Chômage précaire au Japon

Publié le par David Malinas


Il peut apparaitre redondant au premier abord de parler de chômage précaire. Cette période de non-emploi correspond nécessairement à une période de fragilité sociale. Elle ne touche cependant pas tous les individus de la même manière.
Une étude réalisée en 2002 au Japon (Bureau des Statistiques, Shûgyô kibô jyôkyô chôsa (enquête sur les demandeurs d'emplois), 2002, http://www.stat.go.jp/data/kibou/index.htm consulté le 23/10/2006)permet de rappeler la précarité qui s'attache au chômage et les facteurs qui peuvent aggraver cette situation.

Le chômage précaire

En Octobre 2002, le nombre de chômeurs au Japon était de 3.31 millions. Plus de la moitié de cette population était sans ressource, c'est à dire qu'elle ne recevait ni salaire, ni assurance chômage, ni aide familiale et ne possédait pas d'autres sources de revenus (utilisation de l'épargne).

chômeurs                    A        B        C        D        E            F
en centaine de mille     200    280    700    100    1720    310
en pourcentage            6%    8.5%    21%    3%    52%    9.5%

Soit, A- salaire, B- retraite, pension, C- assurance chômage, D- Aide de la famille, E- sans ressource, F- autre( entreprise,ressource du capital)
Source: Bureau des Statistiques, Shûgyô kibô jyôkyô chôsa (enquête sur les demandeurs d'emplois), 2002, pourcentage de l'auteur

Les facteurs de précarité

Parmi les chômeurs, les jeunes (classe dâge des 15-24 ans) ont le risque le plus fort de précarité. Près des trois-quart de cette population sont sans ressource. La baisse du niveau de précarité pour les autres classes d'âge est la conséquence de l'accès à une assurance chômage lié à l'exercice d'un emploi lors de la période précédente. Le niveau de précarité demeure cependant fort jusqu'à 44 ans.

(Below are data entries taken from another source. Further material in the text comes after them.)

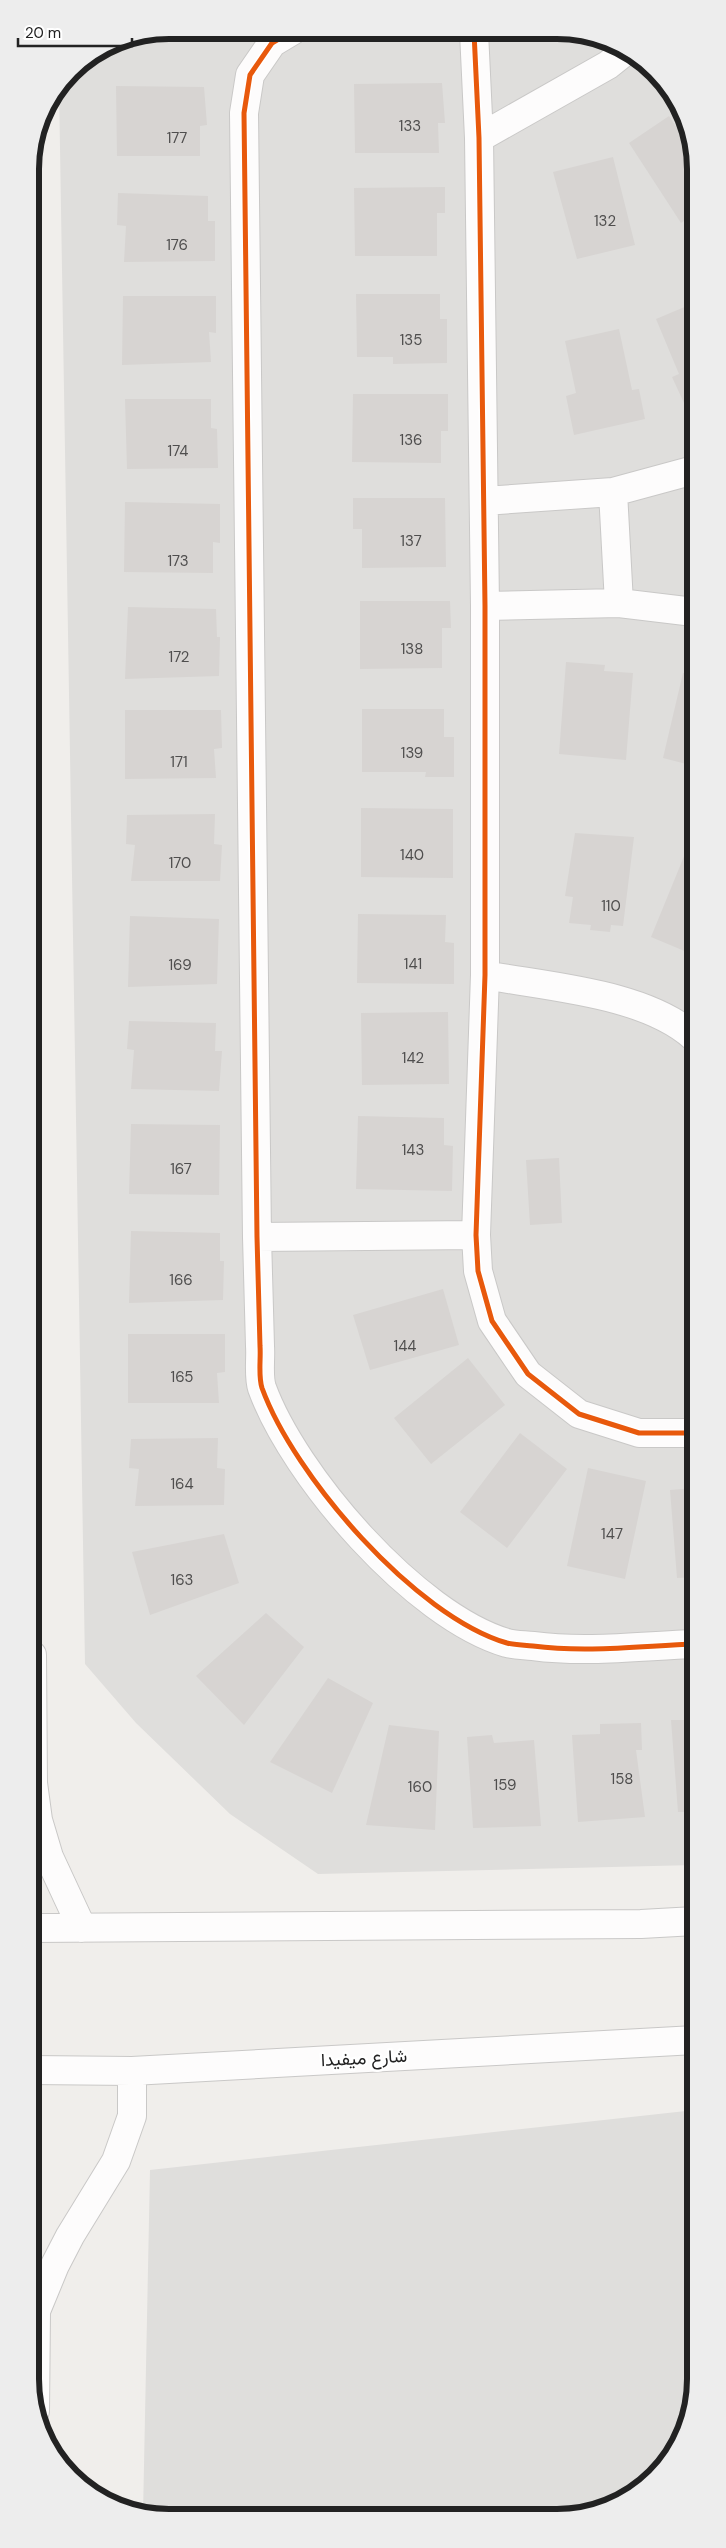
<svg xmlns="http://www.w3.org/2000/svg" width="726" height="2548" viewBox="0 0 726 2548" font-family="'DM Sans',Vazirmatn,sans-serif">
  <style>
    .residential { fill: #dfdedc }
    .building { fill: #d7d4d2 }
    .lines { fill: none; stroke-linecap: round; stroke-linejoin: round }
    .minor-casing { stroke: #c9c8c7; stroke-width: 30 }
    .tertiary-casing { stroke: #c9c8c7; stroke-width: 30 }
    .minor { stroke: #fdfcfc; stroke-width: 28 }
    .tertiary { stroke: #fdfcfc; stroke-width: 28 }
    .cycleway-casing { stroke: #fff; stroke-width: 8 }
    .cycleway { stroke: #e8590c; stroke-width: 5 }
    .labels { text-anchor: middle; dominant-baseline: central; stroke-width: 5; stroke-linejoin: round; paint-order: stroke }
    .number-label { font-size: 15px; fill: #4f4e4e }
    .street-label { font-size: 18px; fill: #222; stroke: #fff }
    .rim { fill: none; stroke: #222; stroke-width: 6 }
  </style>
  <rect width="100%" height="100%" fill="#f0eeeb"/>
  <!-- residential -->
  <path class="residential" d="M 168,30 L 585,33 L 656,71 L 693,142 L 695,1865 L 318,1874 L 230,1814 L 136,1723 L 85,1664 L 59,87 L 71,70 L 116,40 Z
    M 695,2110 L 696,2388 L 686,2432 L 662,2471 L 627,2499 L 584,2515 L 143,2515 L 150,2170 Z"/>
  <!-- building -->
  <path class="building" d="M 442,83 L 445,123 L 438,123 L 439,153 L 355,153 L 354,84 Z
    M 116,86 L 204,87 L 207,125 L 200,126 L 200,156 L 117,156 Z
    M 669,116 L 688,145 L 693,143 L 693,215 L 681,223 L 629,143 Z
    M 613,157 L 635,245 L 577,259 L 553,172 Z
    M 445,187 L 445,213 L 437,213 L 437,256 L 355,256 L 354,188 Z
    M 118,193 L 208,196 L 208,221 L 215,221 L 215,261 L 124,262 L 126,226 L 117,225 Z
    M 356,294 L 440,294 L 440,319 L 447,319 L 447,363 L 393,364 L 393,357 L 357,357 Z
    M 123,296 L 216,296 L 216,333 L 209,332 L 211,362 L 122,365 Z
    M 694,303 L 694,399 L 684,403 L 672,377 L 679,374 L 656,319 Z
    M 619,329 L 632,390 L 639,389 L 645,419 L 574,435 L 566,396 L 576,393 L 565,341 Z
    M 353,394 L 448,394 L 448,431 L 441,431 L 441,463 L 352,462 Z
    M 125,399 L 211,399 L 211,428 L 217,429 L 218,468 L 127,469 Z
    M 353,498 L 445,498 L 446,567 L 362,568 L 362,529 L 353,529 Z
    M 125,502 L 220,504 L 220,543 L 213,542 L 213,573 L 124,572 Z
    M 360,601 L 450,601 L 451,628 L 442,628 L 442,668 L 360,669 Z
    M 128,607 L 216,609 L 217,637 L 220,637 L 219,676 L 125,679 Z
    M 566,662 L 605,665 L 604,671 L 633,673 L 626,760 L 559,754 Z
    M 683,673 L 694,675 L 694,766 L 663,758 Z
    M 362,709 L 444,709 L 444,737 L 454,737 L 454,777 L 425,777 L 426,772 L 362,772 Z
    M 125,710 L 221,710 L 222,748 L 214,749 L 216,778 L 125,779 Z
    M 361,808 L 453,809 L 453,878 L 361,877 Z
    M 215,814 L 214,844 L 222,845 L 220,881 L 131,881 L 135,845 L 126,844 L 127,815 Z
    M 575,833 L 634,837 L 623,926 L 611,925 L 610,932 L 590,930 L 591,925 L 569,923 L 573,897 L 565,896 Z
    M 687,849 L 694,852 L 694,955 L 651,937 Z
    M 358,914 L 446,915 L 445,942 L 454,943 L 454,984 L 357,983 Z
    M 130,916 L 219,919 L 217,984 L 128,987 Z
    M 448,1012 L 449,1084 L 362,1085 L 361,1013 Z
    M 129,1021 L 216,1023 L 215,1051 L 222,1051 L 219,1091 L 131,1089 L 134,1050 L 127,1049 Z
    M 358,1116 L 444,1118 L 444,1145 L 453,1146 L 452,1191 L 356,1189 Z
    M 131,1124 L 220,1125 L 219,1195 L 129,1194 Z
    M 559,1158 L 562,1223 L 530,1225 L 526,1160 Z
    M 131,1231 L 220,1233 L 220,1261 L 224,1261 L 223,1300 L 129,1303 Z
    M 443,1289 L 459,1345 L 370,1370 L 353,1315 Z
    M 128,1334 L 225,1334 L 225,1372 L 217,1373 L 219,1403 L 128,1403 Z
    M 468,1358 L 505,1405 L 431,1464 L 394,1418 Z
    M 520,1433 L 567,1469 L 507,1548 L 460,1512 Z
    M 218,1438 L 217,1468 L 225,1469 L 224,1505 L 135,1506 L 139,1469 L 129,1468 L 131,1439 Z
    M 588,1468 L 646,1481 L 625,1579 L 567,1566 Z
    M 695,1488 L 695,1577 L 677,1578 L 670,1490 Z
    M 224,1534 L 239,1583 L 150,1615 L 132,1552 Z
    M 266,1613 L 304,1647 L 244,1725 L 196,1676 Z
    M 328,1678 L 373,1703 L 332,1793 L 270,1762 Z
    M 671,1720 L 695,1720 L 695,1812 L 678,1812 Z
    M 641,1723 L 642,1750 L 636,1750 L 645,1817 L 578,1822 L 572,1735 L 600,1734 L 600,1724 Z
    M 389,1725 L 439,1731 L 435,1830 L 366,1825 Z
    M 492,1735 L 494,1743 L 534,1740 L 541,1826 L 473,1828 L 467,1737 Z"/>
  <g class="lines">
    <defs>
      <path id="minor" d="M 292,31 L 272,43 L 250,75 L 244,113 L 257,1237 C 258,1274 259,1310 260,1346 C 261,1359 258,1376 262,1388 C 294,1476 415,1616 507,1643 C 515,1645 525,1645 533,1646 C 586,1653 641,1646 695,1644
        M 474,32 L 479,138 L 485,606 L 485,975 L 476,1235 L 478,1271 L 492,1321 L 528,1374 L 579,1414 L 639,1433 L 695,1433
        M 479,138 L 608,65 L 623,53
        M 613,492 L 619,603
        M 484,501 L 613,492 L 694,470
        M 485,606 L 619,603 L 694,612
        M 485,975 C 549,987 645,993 694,1037
        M 257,1237 L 476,1235"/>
      <path id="tertiary" d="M 32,1655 L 33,1783 L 38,1820 L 49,1857 L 82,1928
        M 32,1928 L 641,1924 L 695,1921
        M 32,2070 L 132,2071 L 695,2040
        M 35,2411 L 36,2311 L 55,2265 L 70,2236 L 116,2161 L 132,2116 L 132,2071"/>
    </defs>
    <!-- minor casing -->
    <use href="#minor" class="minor-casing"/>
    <!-- tertiary casing -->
    <use href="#tertiary" class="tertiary-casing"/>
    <!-- minor -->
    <use href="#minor" class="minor"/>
    <!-- tertiary -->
    <use href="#tertiary" class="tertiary"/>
    <defs>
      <path id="cycleway" d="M 292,31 L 272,43 L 250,75 L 244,113 L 257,1237 C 258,1274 259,1310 260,1346 C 261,1359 258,1376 262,1388 C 294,1476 415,1616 507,1643 C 515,1645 525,1645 533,1646 C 586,1653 641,1646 695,1644
        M 474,32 L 479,138 L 485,606 L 485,975 L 476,1235 L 478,1271 L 492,1321 L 528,1374 L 579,1414 L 639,1433 L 695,1433"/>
    </defs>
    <!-- cycleway casing -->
    <use href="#cycleway" class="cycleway-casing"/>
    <!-- cycleway -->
    <use href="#cycleway" class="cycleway"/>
  </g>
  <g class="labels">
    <!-- number labels -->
    <g class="number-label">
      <text x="410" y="126">133</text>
      <text x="177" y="138">177</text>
      <text x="605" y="221">132</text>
      <text x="177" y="245">176</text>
      <text x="411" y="340">135</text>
      <text x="411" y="440">136</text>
      <text x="178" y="451">174</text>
      <text x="411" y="541">137</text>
      <text x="178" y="561">173</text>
      <text x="412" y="649">138</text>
      <text x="179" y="657">172</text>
      <text x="412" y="753">139</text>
      <text x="179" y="762">171</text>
      <text x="412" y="855">140</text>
      <text x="180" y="863">170</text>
      <text x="611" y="906">110</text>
      <text x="413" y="964">141</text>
      <text x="180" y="965">169</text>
      <text x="413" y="1058">142</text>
      <text x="413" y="1150">143</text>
      <text x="181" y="1169">167</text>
      <text x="181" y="1280">166</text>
      <text x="405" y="1346">144</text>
      <text x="182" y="1377">165</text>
      <text x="182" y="1484">164</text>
      <text x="612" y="1534">147</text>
      <text x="182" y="1580">163</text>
      <text x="622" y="1779">158</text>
      <text x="505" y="1785">159</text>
      <text x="420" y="1787">160</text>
    </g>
    <!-- street labels -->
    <g class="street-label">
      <text transform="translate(364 2058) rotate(-3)">شارع ميفيدا</text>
    </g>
  </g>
  <!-- crop -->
  <path d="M0 0H726V2548H0ZM169 39H557A130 130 0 0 1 687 169V2379A130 130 0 0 1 557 2509H169A130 130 0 0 1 39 2379V169A130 130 0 0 1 169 39Z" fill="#ededed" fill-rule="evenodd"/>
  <path class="rim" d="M169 39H557A130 130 0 0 1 687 169V2379A130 130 0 0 1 557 2509H169A130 130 0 0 1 39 2379V169A130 130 0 0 1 169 39Z"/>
  <!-- scale -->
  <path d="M18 38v8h114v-8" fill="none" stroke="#222222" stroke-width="2.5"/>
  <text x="25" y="38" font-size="15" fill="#222222" stroke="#ffffff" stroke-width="4" paint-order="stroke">20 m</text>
</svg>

Classe                                 Pourcentage des personnes
d'âge                                    sans ressources
15-24                                   73%
25-34                                   57%
35-44                                   58%
45-54                                   36%
plus de 55                             24 %
Source: Bureau des Statistiques, Shûgyô kibô jyôkyô chôsa (enquête sur les demandeurs d'emplois), 2002, pourcentage de l'auteur.

La possibilité d'obtenir une assurance chômage apparait donc comme un facteur déterminant pour limiter la précarité de la période de chômage.

Le type de contrat de travail, suivant qu'il assure ou non l'accès à une assurance chômage, est également déterminant pour limiter la précarité de la période de chômage. Plus de 52 pour cent des personnes qui avaient un emploi stable reçoivent encore des ressources de leur assurance chômage après trois ans de chômage. En revanche, 90 pour cent des personnes qui avaient un emploi précaire ne reçoivent plus de ressources de leur assurance chômage (mais en avaient-ils une ?).


                          Assurance chômage
                         après trois ans de chômage
                          Oui               Non
Emploi             770 000      720 000
Stable              52%             48%

Emploi            60 000         560 000
Précaire          10%             90%

Source : Bureau des Statistiques, Shûgyô kibô jyôkyô chôsa (enquête sur les demandeurs d'emplois), 2002. Pourcentage de l'auteur.

Et aujourd'hui ?

L'année 2002 a correspondu a un pic d'augmentation du chômage qui s'est établi à 5.4 pour cent de la population active. Depuis, l'économie japonaise est repartie dans un cycle durable de croissance et en 2005, le taux de chômage était d'un point inférieur, à 4.4 pour cent.  Cette baisse vertueuse s'est confirmée jusqu'à aujourd'hui et le taux de chômage d'août 2007, dernier chiffre officiel accessible, s'établit à 4.1 pour cent. La baisse du taux de chômage est sans conteste la meilleur manière de lutter contre la précarité qu'il représente.
Il apparait néanmoins, que les formes d'emploi sur lesquels reposent cette nouvelle réussite n'est pas sans faire disparaitre le risque de chômage ou de chômage précaire. En effet, le recours désormais massif aux contrats de travail atypiques (temps partiels, durée déterminée) rend désormais plus présent le risque de se retrouver au chômage, pendant des périodes plus ou moins courtes. Enfin, le chômage précaire qui représentait déjà un pourcentage significatif de la population au chômage en 2002, risque également d'augmenter - sinon d'avoir augmenté - notamment du fait de l'absence - ou de la faiblesse de de la couverture - de l'assurance chômage pour les contrats atypiques.